Every record must be repeated exactly; omit any pictures they contain.

(Saved entries)
################

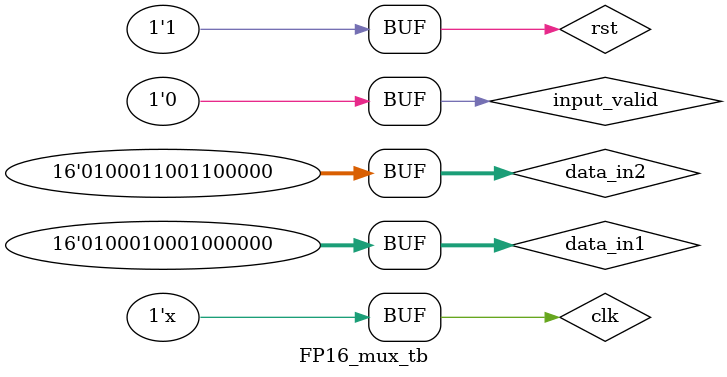
<source format=v>
`timescale 1ns / 1ps


module FP16_mux_tb(

    );
    reg clk;
    reg [15:0]data_in1;
    reg [15:0]data_in2;
    reg rst;
    reg input_valid;
    wire [15:0]data_out;
    wire output_update;
    
    always #5 clk = ~clk;
    
    initial begin
        rst = 1;
        clk = 1;
        input_valid = 1;      
        /*  254 * 7.6836 = 1951.6344 , cal:1952(0x67a0) , pass  */
        data_in1 = 16'h5bf0;  //254
        data_in2 = 16'h47af;  //7.6836
        
        #20 rst = 0;
        #10       
        /*  4.25 * 6.375 = 27.09375 , cal:27.09375(0x4ec6) , pass   */
        data_in1 = 16'h4440;    //4.25
        data_in2 = 16'h4660;    //6.375
        #5
        input_valid = 0;
        #60 rst = 1;
               
    end
    
    FP16_mux U1 (
    .data1(data_in1),
    .data2(data_in2),
    .clk(clk),
    .rst(rst),
    .input_valid(input_valid),
    .datanew(data_out),
    .output_update(output_update)
    );
    
endmodule

</source>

################

- TASK RESPONSE:
<source format=v>
`timescale 1ns / 1ps


module FP16_mux_tb(

    );
    reg clk;
    reg [15:0]data_in1;
    reg [15:0]data_in2;
    reg rst;
    reg input_valid;
    wire [15:0]data_out;
    wire output_update;
    
    always #5 clk = ~clk;
    
    initial begin
        rst = 1;
        clk = 1;
        input_valid = 1;      
        /*  254 * 7.6836 = 1951.6344 , cal:1952(0x67a0) , pass  */
        data_in1 = 16'h5bf0;  //254
        data_in2 = 16'h47af;  //7.6836
        
        #20 rst = 0;
        #10       
        /*  4.25 * 6.375 = 27.09375 , cal:27.09375(0x4ec6) , pass   */
        data_in1 = 16'h4440;    //4.25
        data_in2 = 16'h4660;    //6.375
        #5
        input_valid = 0;
        #60 rst = 1;
               
    end
    
    FP16_mux U1 (
    .data1(data_in1),
    .data2(data_in2),
    .clk(clk),
    .rst(rst),
    .input_valid(input_valid),
    .datanew(data_out),
    .output_update(output_update)
    );
    
endmodule

</source>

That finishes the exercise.